夢の中の音を探して②~DTMに出会うまで~

最初にいきなり頭の中で聞いたことのない曲のフレーズが流れることがある、と気づいたのは小学校高学年頃だったと思います。通学途中に歩いている時にふっと浮かんで頭の中をぐるぐるしていた記憶があります。
中学生になると、夜眠りに落ちる直前に頭の中で音楽が聞こえてきて「ああ、キレイな曲だけど明日目が覚めたら忘れてるんだよなー」と思いながら眠りについたことが何度かあったのも覚えています。

ですが、10代の頃の自分はバンドや弾き語りなどで自分の頭の中に突如流れてくるメロディーを表に出そう、という思いはありませんでした。
というのも、当時の自分にとってバンドなどの活動をすることが許されるのは、ちょっと不良っぽかったり、おしゃれだったり、人気者だったり、個性的だったり、要は「イケてる人たち」だけであり、「イケてる」とは対極の側にいる自分などにはそもそも門戸が開かれていないと思っていたからです。
自宅でピアノを弾いて一人でアウトプットすることも物理的には可能でしたが、家族に「何をしてるのか」と聞かれたら、と思うと耐えられませんでした。自意識のこじらせ具合がヤバかったですね。。。

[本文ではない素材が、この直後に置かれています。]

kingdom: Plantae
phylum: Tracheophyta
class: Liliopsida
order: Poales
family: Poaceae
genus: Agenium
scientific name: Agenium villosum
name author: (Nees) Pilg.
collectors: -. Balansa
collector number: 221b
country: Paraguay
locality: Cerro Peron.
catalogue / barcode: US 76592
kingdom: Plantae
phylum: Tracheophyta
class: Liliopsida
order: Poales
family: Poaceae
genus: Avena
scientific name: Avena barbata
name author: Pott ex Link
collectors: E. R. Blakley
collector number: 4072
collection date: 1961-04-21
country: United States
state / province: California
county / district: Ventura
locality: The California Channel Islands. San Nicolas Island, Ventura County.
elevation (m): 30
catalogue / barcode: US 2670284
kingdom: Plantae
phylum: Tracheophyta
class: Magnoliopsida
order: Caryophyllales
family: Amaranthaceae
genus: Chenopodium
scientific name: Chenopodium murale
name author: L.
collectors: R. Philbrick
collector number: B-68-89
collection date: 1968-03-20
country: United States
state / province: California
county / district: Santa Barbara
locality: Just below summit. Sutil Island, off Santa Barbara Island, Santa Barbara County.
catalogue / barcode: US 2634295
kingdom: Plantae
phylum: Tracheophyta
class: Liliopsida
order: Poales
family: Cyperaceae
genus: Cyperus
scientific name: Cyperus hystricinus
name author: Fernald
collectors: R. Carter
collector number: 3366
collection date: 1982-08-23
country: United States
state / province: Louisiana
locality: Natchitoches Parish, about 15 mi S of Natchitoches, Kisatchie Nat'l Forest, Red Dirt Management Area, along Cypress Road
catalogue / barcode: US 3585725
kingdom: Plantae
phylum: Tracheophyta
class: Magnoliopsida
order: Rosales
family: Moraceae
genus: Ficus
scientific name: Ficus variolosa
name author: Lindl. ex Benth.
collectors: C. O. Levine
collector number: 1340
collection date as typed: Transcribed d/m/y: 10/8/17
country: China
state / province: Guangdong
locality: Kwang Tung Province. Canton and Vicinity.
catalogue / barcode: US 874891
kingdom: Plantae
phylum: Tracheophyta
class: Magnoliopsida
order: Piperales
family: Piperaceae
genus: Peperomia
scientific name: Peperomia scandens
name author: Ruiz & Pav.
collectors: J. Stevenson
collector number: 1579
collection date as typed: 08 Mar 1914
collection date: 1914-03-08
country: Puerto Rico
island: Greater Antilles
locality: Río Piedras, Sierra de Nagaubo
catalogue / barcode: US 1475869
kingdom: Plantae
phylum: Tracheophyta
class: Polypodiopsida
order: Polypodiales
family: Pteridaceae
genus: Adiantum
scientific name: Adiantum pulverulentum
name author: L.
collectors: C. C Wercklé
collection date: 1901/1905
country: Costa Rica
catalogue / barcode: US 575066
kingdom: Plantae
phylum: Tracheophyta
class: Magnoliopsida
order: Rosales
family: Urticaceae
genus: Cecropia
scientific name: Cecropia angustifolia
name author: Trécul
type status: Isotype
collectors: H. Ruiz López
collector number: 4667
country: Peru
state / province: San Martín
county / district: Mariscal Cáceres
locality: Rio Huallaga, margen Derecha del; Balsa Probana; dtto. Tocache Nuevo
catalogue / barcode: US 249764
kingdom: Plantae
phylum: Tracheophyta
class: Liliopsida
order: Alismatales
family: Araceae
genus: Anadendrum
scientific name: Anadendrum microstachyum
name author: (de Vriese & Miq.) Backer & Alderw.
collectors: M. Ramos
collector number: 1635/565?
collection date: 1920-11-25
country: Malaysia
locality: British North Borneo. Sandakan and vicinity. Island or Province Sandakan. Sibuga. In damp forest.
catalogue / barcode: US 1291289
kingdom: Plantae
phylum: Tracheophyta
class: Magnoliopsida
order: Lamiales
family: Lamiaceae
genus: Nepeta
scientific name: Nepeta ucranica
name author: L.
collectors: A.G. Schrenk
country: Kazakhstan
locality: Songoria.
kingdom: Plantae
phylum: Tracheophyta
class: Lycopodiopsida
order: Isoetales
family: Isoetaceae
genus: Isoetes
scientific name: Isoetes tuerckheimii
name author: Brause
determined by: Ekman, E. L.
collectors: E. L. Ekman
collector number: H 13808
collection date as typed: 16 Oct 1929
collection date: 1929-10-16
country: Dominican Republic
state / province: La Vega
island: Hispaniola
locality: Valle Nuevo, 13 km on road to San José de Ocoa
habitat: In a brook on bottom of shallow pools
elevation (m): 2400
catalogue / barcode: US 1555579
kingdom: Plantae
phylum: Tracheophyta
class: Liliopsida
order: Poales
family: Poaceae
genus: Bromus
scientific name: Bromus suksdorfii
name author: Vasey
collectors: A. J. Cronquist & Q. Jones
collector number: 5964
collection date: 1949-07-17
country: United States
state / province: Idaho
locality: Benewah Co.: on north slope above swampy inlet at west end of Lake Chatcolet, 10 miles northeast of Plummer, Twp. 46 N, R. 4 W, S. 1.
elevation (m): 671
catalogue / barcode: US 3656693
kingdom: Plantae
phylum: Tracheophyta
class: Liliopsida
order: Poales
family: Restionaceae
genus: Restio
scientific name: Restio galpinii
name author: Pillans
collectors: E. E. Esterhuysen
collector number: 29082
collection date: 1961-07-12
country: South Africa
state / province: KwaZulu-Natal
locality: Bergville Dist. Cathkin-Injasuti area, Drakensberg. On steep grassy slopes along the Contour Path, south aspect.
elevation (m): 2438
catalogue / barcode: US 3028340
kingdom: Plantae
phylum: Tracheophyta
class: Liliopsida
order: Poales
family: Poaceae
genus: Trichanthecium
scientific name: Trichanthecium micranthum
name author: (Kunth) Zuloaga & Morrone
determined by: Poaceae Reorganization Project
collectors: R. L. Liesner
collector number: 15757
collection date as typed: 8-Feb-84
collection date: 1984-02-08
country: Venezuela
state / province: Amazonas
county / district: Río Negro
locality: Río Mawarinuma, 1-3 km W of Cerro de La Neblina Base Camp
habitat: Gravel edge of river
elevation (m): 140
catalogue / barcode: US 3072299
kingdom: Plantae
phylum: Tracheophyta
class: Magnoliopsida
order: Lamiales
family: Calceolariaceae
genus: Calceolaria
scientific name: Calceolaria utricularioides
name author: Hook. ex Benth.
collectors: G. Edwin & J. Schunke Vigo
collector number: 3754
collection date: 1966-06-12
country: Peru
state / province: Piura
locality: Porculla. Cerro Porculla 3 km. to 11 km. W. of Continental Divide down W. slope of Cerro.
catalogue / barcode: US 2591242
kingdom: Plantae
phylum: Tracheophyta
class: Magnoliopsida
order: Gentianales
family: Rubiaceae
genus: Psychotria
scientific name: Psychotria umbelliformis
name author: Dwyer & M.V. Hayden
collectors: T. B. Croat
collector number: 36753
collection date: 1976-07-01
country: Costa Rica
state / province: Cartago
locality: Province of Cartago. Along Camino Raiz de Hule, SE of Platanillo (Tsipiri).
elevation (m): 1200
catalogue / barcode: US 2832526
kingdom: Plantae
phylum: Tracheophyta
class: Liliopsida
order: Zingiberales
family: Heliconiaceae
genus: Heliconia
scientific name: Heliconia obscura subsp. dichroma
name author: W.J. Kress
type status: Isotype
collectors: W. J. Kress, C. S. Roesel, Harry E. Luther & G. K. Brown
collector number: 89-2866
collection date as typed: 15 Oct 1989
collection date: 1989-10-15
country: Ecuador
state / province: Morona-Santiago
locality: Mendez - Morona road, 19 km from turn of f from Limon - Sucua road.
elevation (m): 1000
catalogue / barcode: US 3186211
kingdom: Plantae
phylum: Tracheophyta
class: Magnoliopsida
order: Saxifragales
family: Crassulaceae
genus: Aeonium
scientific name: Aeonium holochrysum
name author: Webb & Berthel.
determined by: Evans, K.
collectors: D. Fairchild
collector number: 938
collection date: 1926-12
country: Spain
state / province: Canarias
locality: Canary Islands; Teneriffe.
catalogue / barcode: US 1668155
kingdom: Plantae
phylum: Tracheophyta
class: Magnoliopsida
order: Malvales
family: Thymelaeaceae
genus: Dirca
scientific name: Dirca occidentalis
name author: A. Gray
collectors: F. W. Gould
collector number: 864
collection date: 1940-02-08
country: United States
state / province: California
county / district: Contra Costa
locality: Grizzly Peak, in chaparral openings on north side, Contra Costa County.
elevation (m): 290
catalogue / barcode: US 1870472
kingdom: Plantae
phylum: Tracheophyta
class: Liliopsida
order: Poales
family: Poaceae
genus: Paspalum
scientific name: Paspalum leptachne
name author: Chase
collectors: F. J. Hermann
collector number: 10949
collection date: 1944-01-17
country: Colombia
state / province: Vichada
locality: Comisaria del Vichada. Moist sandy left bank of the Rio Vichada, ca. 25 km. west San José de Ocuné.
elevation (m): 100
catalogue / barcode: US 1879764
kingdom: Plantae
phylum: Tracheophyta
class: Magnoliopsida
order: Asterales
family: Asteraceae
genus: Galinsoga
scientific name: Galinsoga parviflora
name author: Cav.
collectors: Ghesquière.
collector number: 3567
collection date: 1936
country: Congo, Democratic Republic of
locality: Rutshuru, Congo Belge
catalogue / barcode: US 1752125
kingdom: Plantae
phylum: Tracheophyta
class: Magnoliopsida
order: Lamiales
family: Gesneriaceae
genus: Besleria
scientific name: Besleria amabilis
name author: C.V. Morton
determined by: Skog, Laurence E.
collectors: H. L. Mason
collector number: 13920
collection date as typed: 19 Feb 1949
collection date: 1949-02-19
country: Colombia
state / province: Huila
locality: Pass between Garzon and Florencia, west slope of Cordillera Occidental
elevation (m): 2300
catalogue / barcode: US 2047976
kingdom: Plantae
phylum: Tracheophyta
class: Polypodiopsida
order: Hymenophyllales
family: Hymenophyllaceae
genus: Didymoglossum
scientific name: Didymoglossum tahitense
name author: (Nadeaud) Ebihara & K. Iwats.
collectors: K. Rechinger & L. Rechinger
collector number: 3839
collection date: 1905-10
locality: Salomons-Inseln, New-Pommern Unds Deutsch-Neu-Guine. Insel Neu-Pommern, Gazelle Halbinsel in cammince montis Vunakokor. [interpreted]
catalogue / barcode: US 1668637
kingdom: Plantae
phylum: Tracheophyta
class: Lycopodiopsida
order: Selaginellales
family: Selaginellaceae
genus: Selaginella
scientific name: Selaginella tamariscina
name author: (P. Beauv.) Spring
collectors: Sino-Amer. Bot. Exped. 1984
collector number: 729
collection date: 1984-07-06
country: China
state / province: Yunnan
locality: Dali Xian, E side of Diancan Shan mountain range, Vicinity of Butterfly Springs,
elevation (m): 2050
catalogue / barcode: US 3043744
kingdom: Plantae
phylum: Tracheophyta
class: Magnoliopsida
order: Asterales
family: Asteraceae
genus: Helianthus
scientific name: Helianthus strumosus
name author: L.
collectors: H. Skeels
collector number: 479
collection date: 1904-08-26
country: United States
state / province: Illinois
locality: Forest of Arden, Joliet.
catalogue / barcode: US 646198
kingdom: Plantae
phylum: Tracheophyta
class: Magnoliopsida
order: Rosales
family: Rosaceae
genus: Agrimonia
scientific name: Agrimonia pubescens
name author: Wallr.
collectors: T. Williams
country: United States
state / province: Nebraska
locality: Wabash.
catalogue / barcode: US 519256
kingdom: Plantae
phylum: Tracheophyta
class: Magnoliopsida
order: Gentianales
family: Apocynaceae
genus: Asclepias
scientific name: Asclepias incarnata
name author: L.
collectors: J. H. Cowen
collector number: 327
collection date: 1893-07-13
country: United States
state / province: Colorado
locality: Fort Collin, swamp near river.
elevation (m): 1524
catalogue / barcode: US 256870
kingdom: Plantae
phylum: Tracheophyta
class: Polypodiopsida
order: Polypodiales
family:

小・中学校時代はピアノを習い、合唱部に所属していたのですが、これも時代的に音楽教育を受けたくても受けられなかった親の、せめて子供にはという勧めに乗っただけで、自ら進んで始めたわけではなかった気がします。そしてついぞ楽譜を見るだけでどんな曲かわかったり、初見でピアノを弾けるようにはならかったし、テレビやラジオで流れている曲を耳コピして弾く、なんてこともできるようにはなりませんでした。歌の方もリズムや音程が壊滅的に取れないわけではないけれども、鑑賞向けの声質ではないため、続けていれば上手くなるというものでもなく。
ただ、その中でいつしか身についた特技、というほどでもないですが、長年アルトでメロディーではなくハモりパートを歌っていたせいか、大抵の曲は聞くとコーラスパートを聞き分けて歌える、なんならコーラスパートがない曲でも、適当にバックコーラスをつけてハモれる、という技を手に入れました。

そんなこんなであまりマニアックな音楽を聞いたりはせず、普通にメジャーどころのヒット曲を聴き、時々気に入ったミュージシャンのライブを観に行き、カラオケに行けば他人の曲に乗っかってハモる(ちょっと迷惑ですね…)、という大人に仕上がったわけですが、そこに突然思いもよらない形でDTMとの出会いが訪れました。

今から20年ほど前、友人が引っ越しに伴う断捨離の結果不要になったDTM機材一式を譲ってくれたのです。CASIOの小さなMIDIキーボードと、YAMAHAのMU50というMIDI音源、そしてSinger Song Writerというソフト。それまでその友人がそんな趣味を持っているとは知らなかったし、私もそういうことに興味があるような話はあまり他人にしたことがなかったので、どういう話の流れでそうなったのかは今となってはよく思い出せないのですが、ともかくいきなり「音を作り出せる手段」を手に入れてしまったのです。

まずは使い方が全くわからないため、いきなり「頭の中で鳴ってる音楽をアウトプットしよう」というところまでは思い至らず、使い方を覚えるためにはまずバンドスコアを完コピで打ち込むのがよいと聞いて、いそいそと鼻息荒くお気に入りバンドのバンドスコアを購入し、DTMとの日々が始まりました。